The Surface Waters and Oceans (SWOT) satellite launched into Earth orbit Friday, December 16, from Vandenberg Space Force Base in central California. accuracy of our planet’s water for the first time.

But before it can do that, the satellite will need to open its large mast and antenna panels (see above) after the solar panel arrays powering the spacecraft are successfully deployed. The mission monitors and controls the satellite using telemetry data, but has also equipped the spacecraft with four commercial motion-recording cameras.

The solar arrays fully deployed shortly after launch, taking about 10 minutes.

Two cameras aboard the Surface Waters and Oceans (SWOT) satellite captured the large mast and antenna flaps of the spacecraft’s main science instrument deployed over four days, a process that was completed Dec. 22, 2022. The masts, unfolding from opposite. The sides of the spacecraft can be seen extending from the spacecraft and locking into place, but the cameras stopped picking up at the antennas at the ends of the masts being fully deployed (a feature the team confirmed with telemetry data). This video puts the two camera pictures side by side. Source: NASA/JPL-Caltech/CNES

The antennas were successfully deployed over four days, a process that was completed on December 22nd. The two cameras focused on the KaRIn antennas picked up the mast extending from the spacecraft and locked it in place but stopped capturing the antennas being fully deployed (a milestone confirmed by the team with telemetry data.)

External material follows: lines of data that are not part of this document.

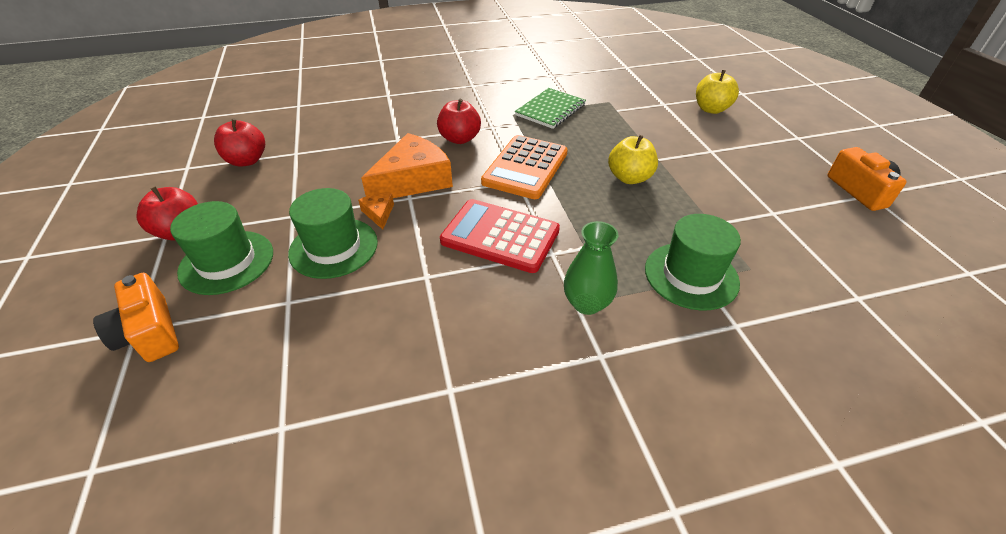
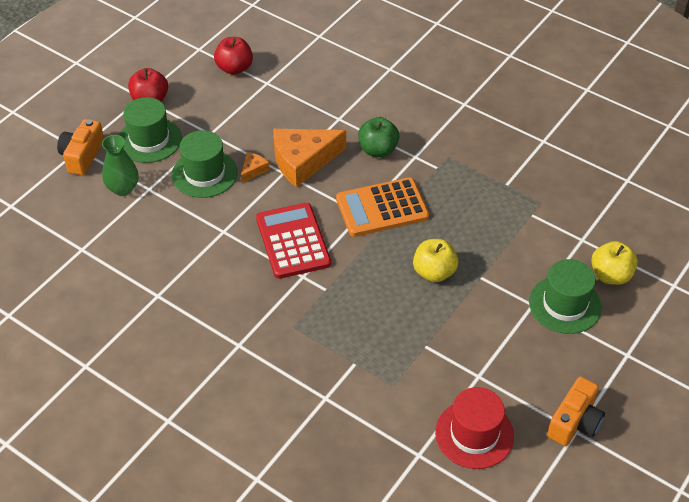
camera: 50 degrees right, 5 degrees up
orange cheese [361,133,453,198] -> orange cheese turned 150 degrees clockwise [273,129,346,187]
red apple [437,99,481,144] -> green apple [358,117,399,157]
green notebook [515,88,586,129] -> none
green vase [564,221,619,315] -> green vase moved to [102,135,138,196]
green hat [645,214,741,311] -> green hat moved to [529,259,602,334]
none -> red hat [435,387,514,469]

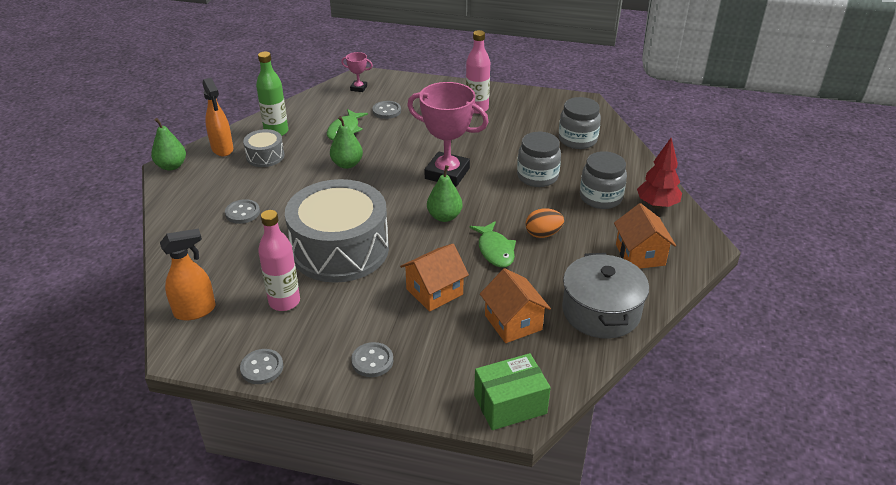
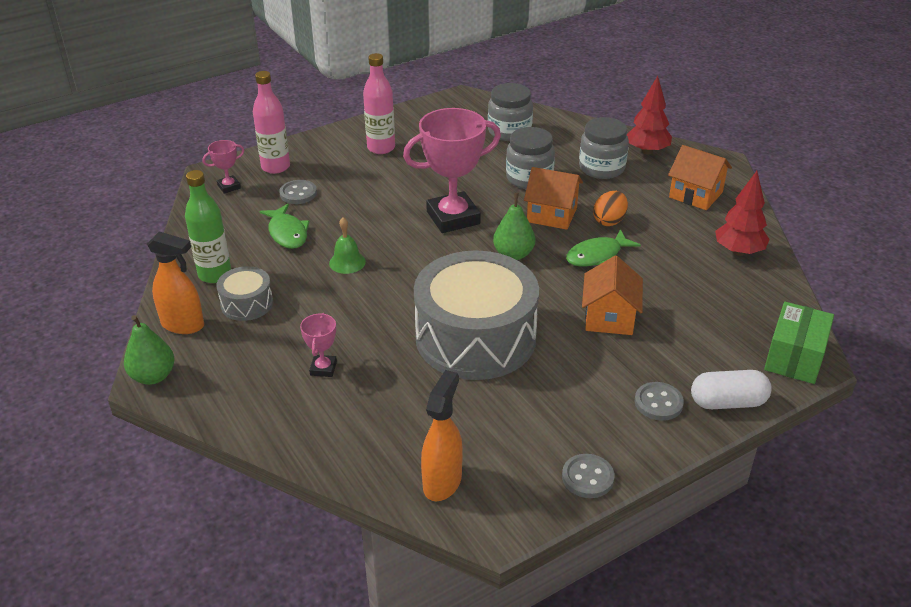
camera: 45 degrees left, 0 degrees up
grey button [225,199,260,224] -> pink trophy [300,313,337,377]
pink bottle [258,210,300,311] -> pink bottle moved to [253,71,290,174]
green pear [330,116,363,169] -> green bell [329,217,366,274]
green fish [469,221,516,267] -> green fish turned 120 degrees clockwise [566,229,641,267]
orange house [480,268,551,343] -> orange house moved to [524,167,583,230]
grey pot [562,253,649,339] -> red tree [715,171,770,256]
none -> white capsule [691,370,772,409]

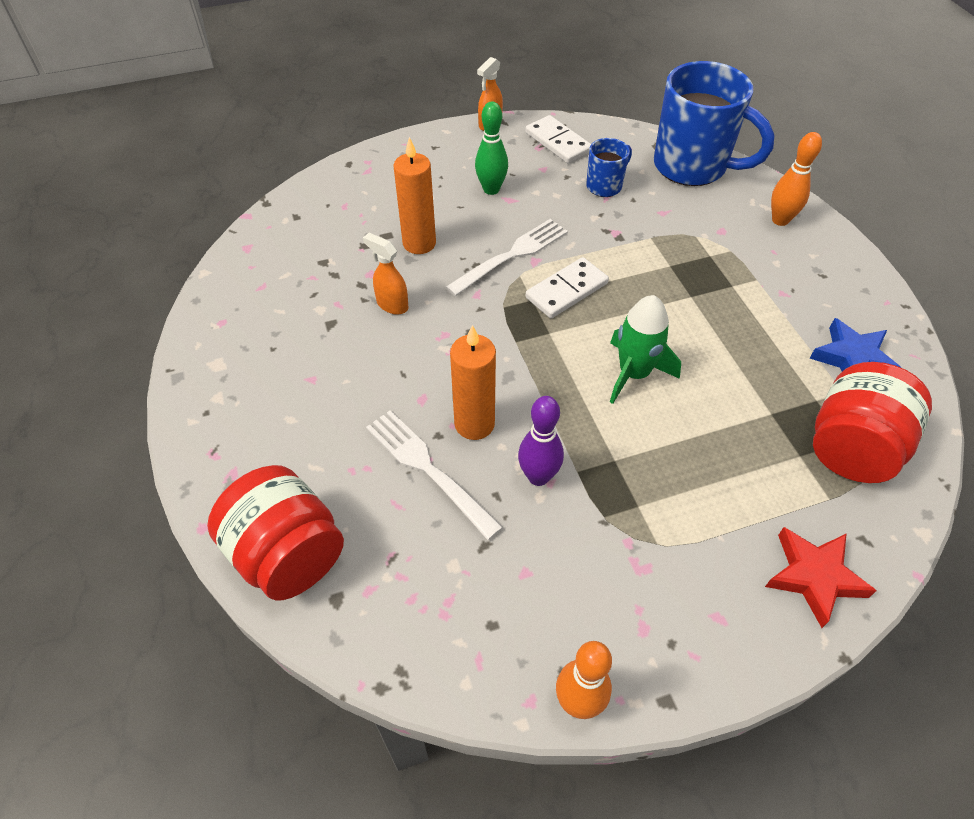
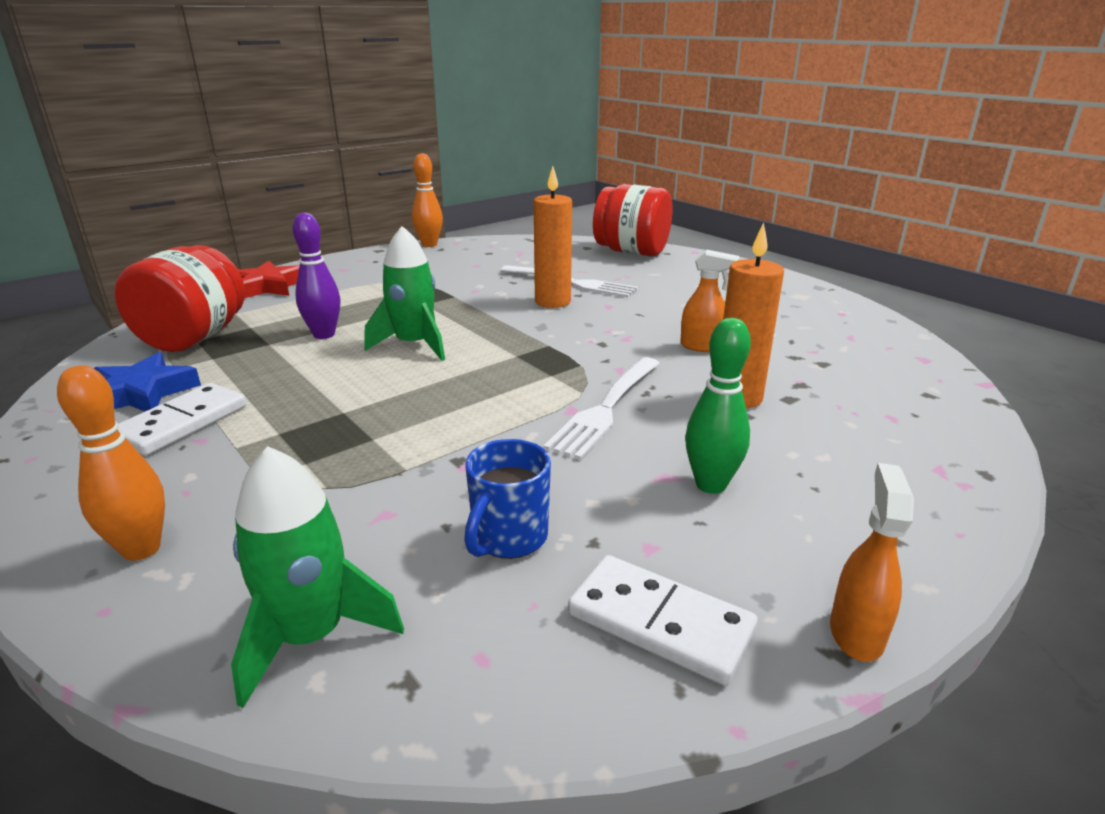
camera: 160 degrees right, 25 degrees down
purple bowling pin [518,396,564,486] -> purple bowling pin moved to [292,212,340,339]
white domino [526,257,609,318] -> white domino moved to [118,383,246,456]
blue mug [654,61,775,186] -> green rocket [231,446,404,708]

Thirty-three feet (10 meters) away, at either end of the mast, the two antennas belong to the leading Ka-band Radar Interferometer (KaRIn) instrument. Designed to capture accurate measurements of the height of water in freshwater bodies on land and the ocean, KaRIn will see eddies, currents and other ocean features less than 13 miles (20 kilometers) wide. It will also collect data on lakes and reservoirs larger than 15 acres (62,500 square meters) and rivers over 330 feet (100 meters) wide.

This series of images shows the deployment of solar arrays powering the International Satellite for Surface Water and Ocean Topography (SWOT). The mission, led by NASA and the French space agency CNES, captured the roughly 10-minute process using two of the four commercial cameras aboard the satellite (the same type used to capture NASA’s Perseverance spacecraft landing on Mars). SWOT launched on December 16, 2022, at 3:46 AM PST from Vandenberg Space Force Base in California, and the arrays began deploying at 5:01 AM PST. Source: NASA/JPL-Caltech/CNES

KaRIn will do this by bouncing radar pulses off the surface of the water on Earth and receiving the signals with those two antennas, collecting data along a 30-mile-wide (50-kilometer) swath on either side of the satellite.

The data provided by SWOT will help researchers and decision-makers address some of the most pressing climate questions of our time and help societies prepare for a warming world.